Décentralisation des services de santé mentale et de soutien psychosocial au Rwanda

Près de trois décennies après le génocide contre les Tutsi, les Rwandais en subissent encore les effets sur la santé mentale, le développement socio-économique, la cohésion sociale et la réconciliation. La récente enquête sur la santé mentale au Rwanda menée en 2018 par le Centre biomédical du Rwanda (RBC) a révélé que la prévalence des troubles sur cette question au sein de la population rwandaise est supérieure à la moyenne mondiale et est particulièrement élevée parmi les survivants du génocide. Les études d’Interpeace ont corroboré les conclusions de ce dispositif. Les maladies mentales les plus fréquemment diagnostiquées sont la dépression majeure, le trouble traumatique post-stress, l'anxiété, le trouble panique, la dépendance à une substance et la phobie sociale. Pour faire face à ces conséquences de longue date, il est primordial de renforcer et de soutenir la décentralisation du système national de santé mentale et de soutien psychosocial.

Au cours des 20 dernières années, le gouvernement du Rwanda a déployé des efforts considérables pour décentraliser les soins de santé mentale dans les hôpitaux de référence et de district et les intégrer aux soins de santé primaires (centres de santé) à travers le pays. Cependant, le pays reste confronté à des défis tels que l'ampleur des besoins en santé mentale qui dépasse la capacité des professionnels disponibles, la faible sensibilisation et connaissance des problèmes de santé mentale, la médiocrité des infrastructures et la faible utilisation des prestations sur ces soins, qui s'élève à 5,3 %.
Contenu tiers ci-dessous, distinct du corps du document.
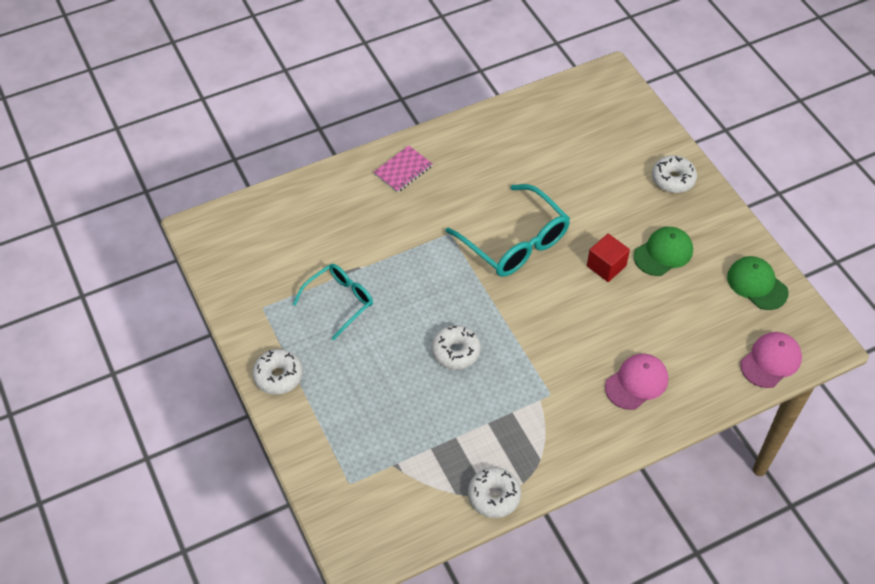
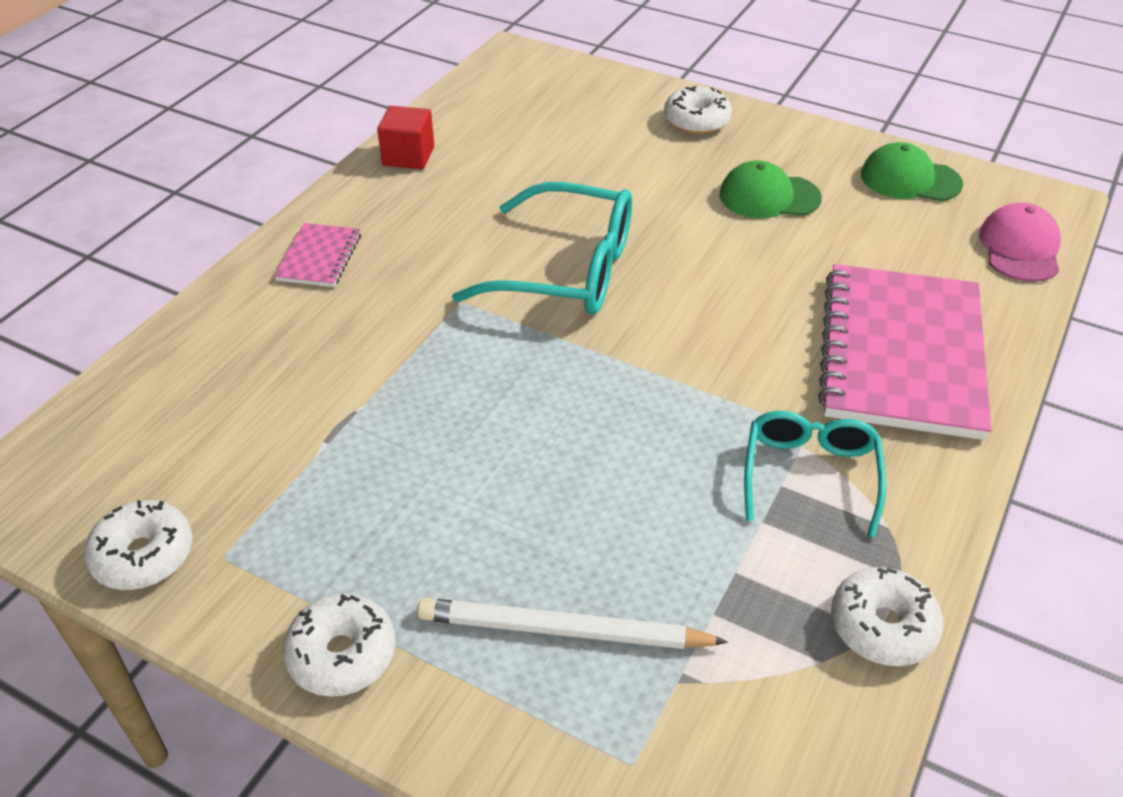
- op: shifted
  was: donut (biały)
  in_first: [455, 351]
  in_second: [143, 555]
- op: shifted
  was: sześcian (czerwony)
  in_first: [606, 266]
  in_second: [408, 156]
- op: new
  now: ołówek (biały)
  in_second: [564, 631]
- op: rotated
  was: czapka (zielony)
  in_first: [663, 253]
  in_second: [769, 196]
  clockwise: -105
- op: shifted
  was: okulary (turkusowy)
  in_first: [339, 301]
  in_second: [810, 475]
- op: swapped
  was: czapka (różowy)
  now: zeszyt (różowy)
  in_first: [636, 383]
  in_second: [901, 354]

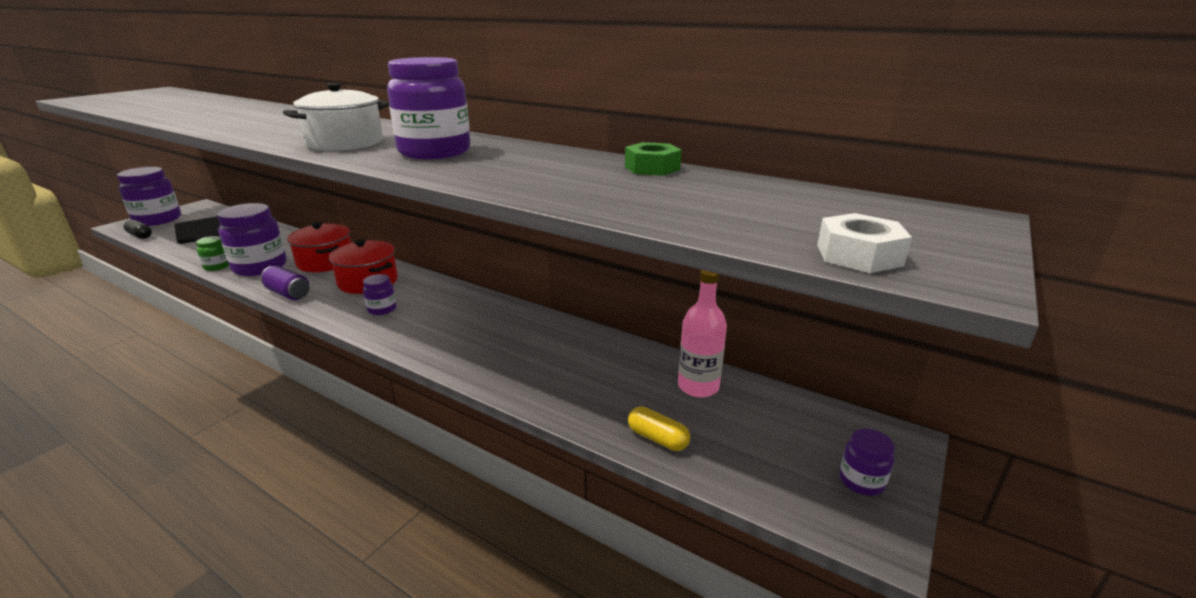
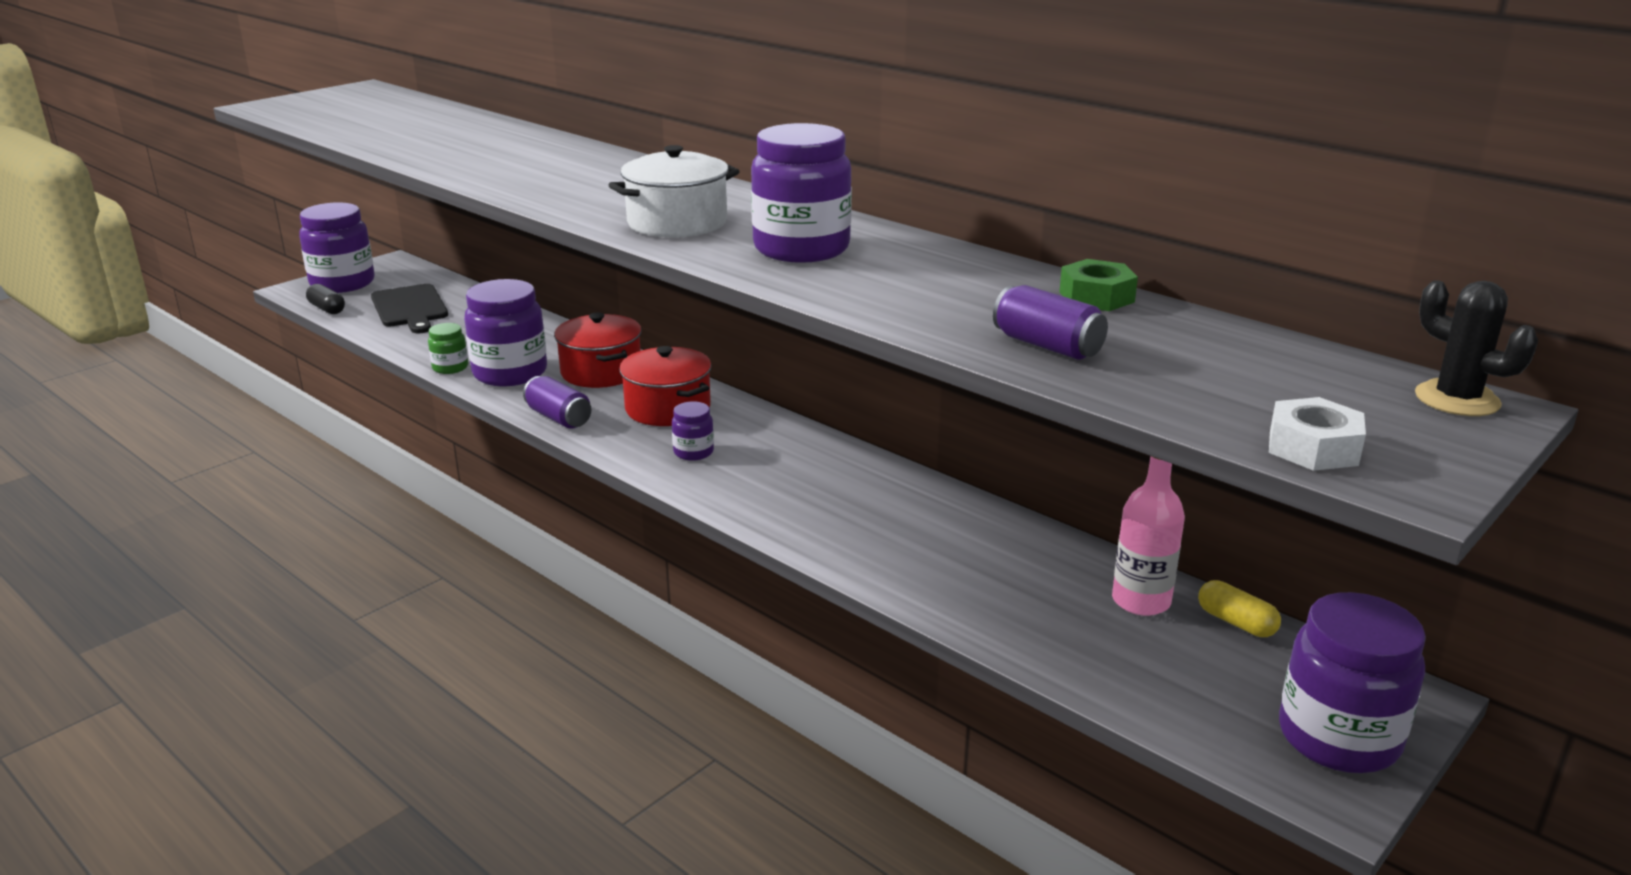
- op: new
  now: puszka (fioletowy)
  in_second: [1047, 346]
- op: shifted
  was: kapsułka (żółty)
  in_first: [657, 438]
  in_second: [1236, 622]
- op: scaled
  was: słoik (fioletowy)
  in_first: [861, 481]
  in_second: [1338, 738]
  ratio: 2.06
- op: new
  now: kaktus (czarny)
  in_second: [1457, 399]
Grâce à son programme de guérison sociétale mis en œuvre avec le soutien financier du gouvernement suédois, Interpeace travaille avec le ministère de la santé par l'intermédiaire du RBC pour trouver des solutions innovantes à ces défis. Le programme renforce les capacités des professionnels de la santé mentale grâce à la formation et à la distribution d'équipements. Avec ses partenaires tels que Prison Fellowship Rwanda, Haguruka, Dignity in Detention (DIDE) Rwanda et Groupe des anciens étudiants rescapés du génocide (GAERG), Interpeace a également lancé une approche de guérison communautaire connue sous le nom de protocole thérapeutique axé sur la résilience, un traitement de groupe en plusieurs phases pour la régulation émotionnelle, l'autogestion comportementale et le développement de l'identité pour compléter l'approche individuelle habituellement utilisée dans les établissements de santé à travers le pays.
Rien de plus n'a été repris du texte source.